Für Matthias Erzberger ist es das Todesurteil.

Aber nicht nur für ihn!

Judensau“

Am 24. Juni 1922 wird Außenminister Walther Rathenau erschossen. Als liberaler Demokrat, „Erfüllungspolitiker“ und „Judensau“ war er den Tätern gleich in mehrfacher Hinsicht verhasst.

Glück hat dagegen der Kasseler Oberbürgermeister Philipp Scheidemann: Wenige Wochen vor dem Mord an Rathenau überlebt der Sozialdemokrat ein Blausäureattentat. Als „Novemberverbrecher“ gilt er, weil er am 9. November 1918 die Republik ausgerufen hat.

Aber nicht nur Hass spielt eine Rolle: Kalkül der Terrorgruppe ist es, mit den Attentaten eine innenpolitische Krise oder einen „Linksputsch“ zu provozieren, um nach dessen Niederschlagung die Macht an eine „nationale“ Regierung zu übertragen.

Zurück zu Erzberger und seinen Mördern: Sie entkommen – vom Münchner Polizeipräsidenten mit falschen Pässen versehen – ins Ausland und kehren erst zwölf Jahre später in ihre Heimat zurück. Denn Hindenburg ist mittlerweile Reichspräsident und gewährt – in bestem Einvernehmen mit seinem Kanzler Adolf Hitler – Straffreiheit für Verbrechen „im Kampfe für die nationale Erhebung des Deutschen Volkes“.

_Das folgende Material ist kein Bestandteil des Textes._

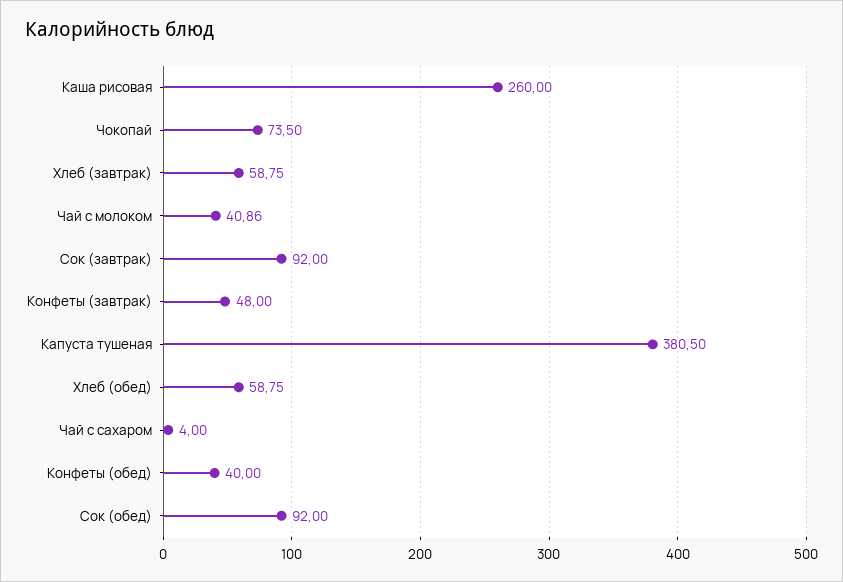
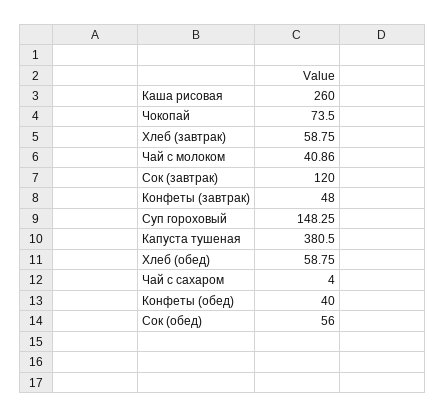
Сок (завтрак): 92 -> 120
Сок (обед): 92 -> 56
Суп гороховый: none -> 148.25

Bayerische Holzverwertungsgesellschaft“

Zunächst aber, 1921, scheint es, als könnten Recht und Strafrecht sich durchsetzen. Unter Federführung der Staatsanwaltschaft Offenburg gelingt es den Behörden nicht nur, die Identität der flüchtigen Mörder zu klären, sie können auch die Hintergründe erhellen: Die Tat wurde von der „Organisation Consul“ (O.C.) geplant, die – getarnt als „Bayerische Holzverwertungsgesellschaft“ – in München residiert. Die Schützen wurden per Los bestimmt und erhielten den Mordbefehl von einem Kapitänleutnant a. D. Manfred von Killinger. Er wird im September 1921 verhaftet. Zugleich stellt sich heraus, dass die „O.C“ ein landesweites Netz von sieben „Oberbezirken“ und 15 „Bezirken“ aufgebaut hat und mit chiffrierten Anweisungen und Kurieren dirigiert.

Zu den Verdächtigen, die daraufhin in ganz Deutschland Besuch von der Polizei bekommen, gehören auch zwei Jurastudenten in Rostock. Einer von ihnen ist Alfred Neese, der spätere Nazi-Bürgermeister von Bad Schwartau.

Judenbeleidigung“

Zur Welt gekommen ist Alfred Neese, Sohn eines Klempnermeisters, am 1. Oktober 1892 in Rostock. An „Michaelis 1910“, also am 29. September, verlässt er das Realgymnasium der Großen Stadtschule Rostock. Am 20. Oktober schreibt sich der Abiturient an der Universität seiner Heimatstadt zum Studium der Mathematik ein.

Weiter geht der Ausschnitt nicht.